■ **Directions**: Please write out the whole listing that follows exactly; the pictures stay out.

─── Data extracts

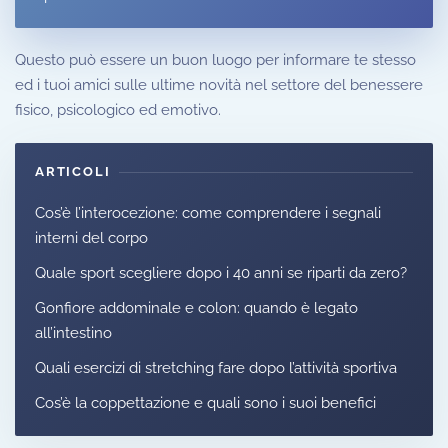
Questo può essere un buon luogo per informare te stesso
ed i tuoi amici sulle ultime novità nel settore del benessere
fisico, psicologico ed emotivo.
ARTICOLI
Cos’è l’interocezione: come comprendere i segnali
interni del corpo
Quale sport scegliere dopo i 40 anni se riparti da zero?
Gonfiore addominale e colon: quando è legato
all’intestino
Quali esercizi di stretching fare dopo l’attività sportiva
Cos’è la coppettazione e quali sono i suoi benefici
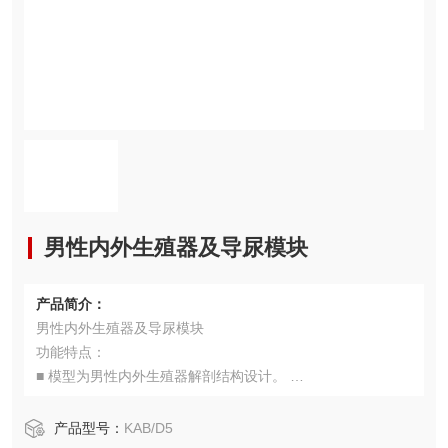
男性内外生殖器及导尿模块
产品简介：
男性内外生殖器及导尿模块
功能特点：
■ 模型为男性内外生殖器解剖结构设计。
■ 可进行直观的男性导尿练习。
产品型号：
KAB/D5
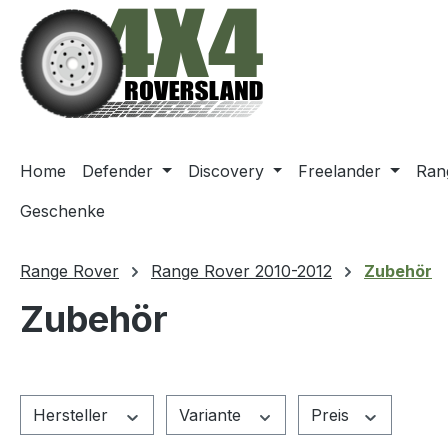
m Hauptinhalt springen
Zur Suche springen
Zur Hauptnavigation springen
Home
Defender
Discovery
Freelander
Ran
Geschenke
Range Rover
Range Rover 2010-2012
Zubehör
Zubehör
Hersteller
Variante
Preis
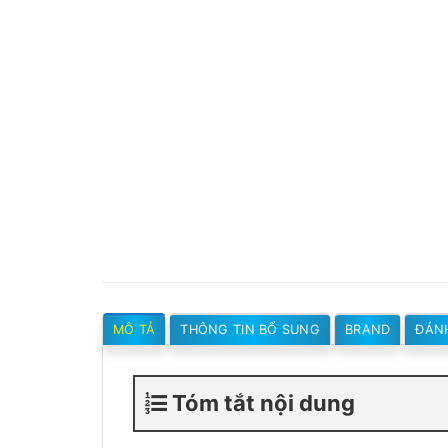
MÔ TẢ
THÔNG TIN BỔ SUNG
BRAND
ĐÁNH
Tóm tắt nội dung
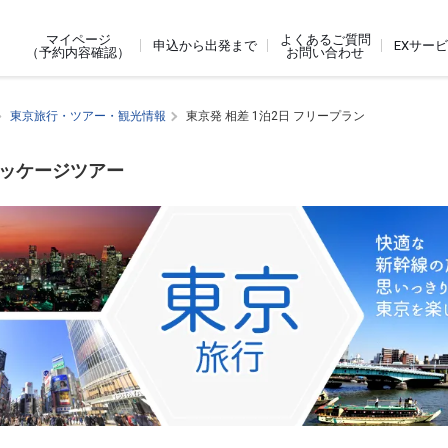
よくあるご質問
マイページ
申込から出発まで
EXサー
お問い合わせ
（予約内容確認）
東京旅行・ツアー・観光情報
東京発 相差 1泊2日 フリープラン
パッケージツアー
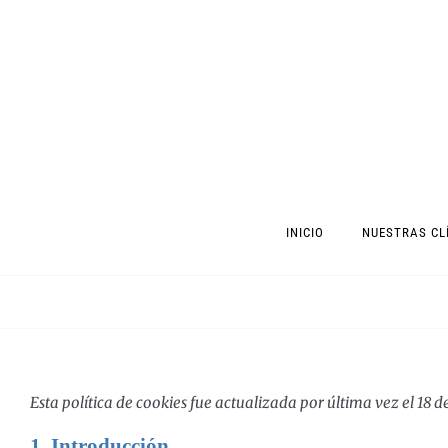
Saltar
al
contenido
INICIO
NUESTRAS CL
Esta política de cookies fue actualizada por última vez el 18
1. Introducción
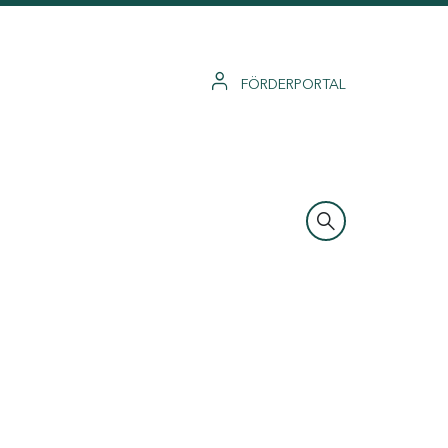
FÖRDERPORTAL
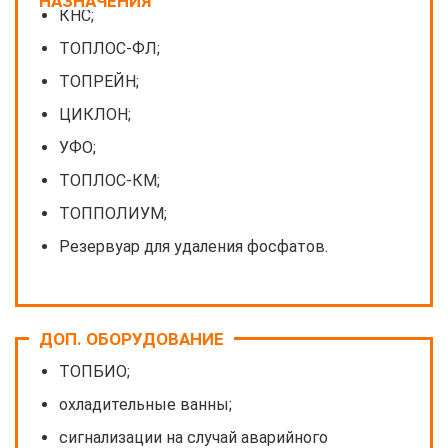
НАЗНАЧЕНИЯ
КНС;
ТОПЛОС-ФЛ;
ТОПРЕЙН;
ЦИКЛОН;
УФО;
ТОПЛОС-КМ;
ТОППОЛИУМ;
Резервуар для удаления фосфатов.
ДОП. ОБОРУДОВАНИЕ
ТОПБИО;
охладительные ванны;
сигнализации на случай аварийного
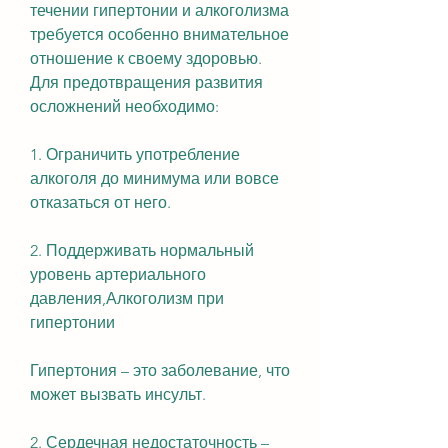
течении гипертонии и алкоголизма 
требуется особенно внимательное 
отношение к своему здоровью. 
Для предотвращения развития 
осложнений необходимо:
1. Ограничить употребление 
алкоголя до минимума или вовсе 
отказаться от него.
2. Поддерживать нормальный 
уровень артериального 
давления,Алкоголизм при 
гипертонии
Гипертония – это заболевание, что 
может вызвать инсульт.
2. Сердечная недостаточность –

──────

■ **Answer**:
Questo può essere un buon luogo per informare te stesso
ed i tuoi amici sulle ultime novità nel settore del benessere
fisico, psicologico ed emotivo.
ARTICOLI
Cos’è l’interocezione: come comprendere i segnali
interni del corpo
Quale sport scegliere dopo i 40 anni se riparti da zero?
Gonfiore addominale e colon: quando è legato
all’intestino
Quali esercizi di stretching fare dopo l’attività sportiva
Cos’è la coppettazione e quali sono i suoi benefici
男性内外生殖器及导尿模块
产品简介：
男性内外生殖器及导尿模块
功能特点：
■ 模型为男性内外生殖器解剖结构设计。
■ 可进行直观的男性导尿练习。
产品型号：
KAB/D5
m Hauptinhalt springen
Zur Suche springen
Zur Hauptnavigation springen
Home
Defender
Discovery
Freelander
Ran
Geschenke
Range Rover
Range Rover 2010-2012
Zubehör
Zubehör
Hersteller
Variante
Preis
MÔ TẢ
THÔNG TIN BỔ SUNG
BRAND
ĐÁNH
Tóm tắt nội dung
よくあるご質問
マイページ
申込から出発まで
EXサー
お問い合わせ
（予約内容確認）
東京旅行・ツアー・観光情報
東京発 相差 1泊2日 フリープラン
パッケージツアー
Saltar
al
contenido
INICIO
NUESTRAS CL
Esta política de cookies fue actualizada por última vez el 18
1. Introducción
FÖRDERPORTAL
НАЗНАЧЕНИЯ
КНС;
ТОПЛОС-ФЛ;
ТОПРЕЙН;
ЦИКЛОН;
УФО;
ТОПЛОС-КМ;
ТОППОЛИУМ;
Резервуар для удаления фосфатов.
ДОП. ОБОРУДОВАНИЕ
ТОПБИО;
охладительные ванны;
сигнализации на случай аварийного
течении гипертонии и алкоголизма 
требуется особенно внимательное 
отношение к своему здоровью. 
Для предотвращения развития 
осложнений необходимо:
1. Ограничить употребление 
алкоголя до минимума или вовсе 
отказаться от него.
2. Поддерживать нормальный 
уровень артериального 
давления,Алкоголизм при 
гипертонии
Гипертония – это заболевание, что 
может вызвать инсульт.
2. Сердечная недостаточность –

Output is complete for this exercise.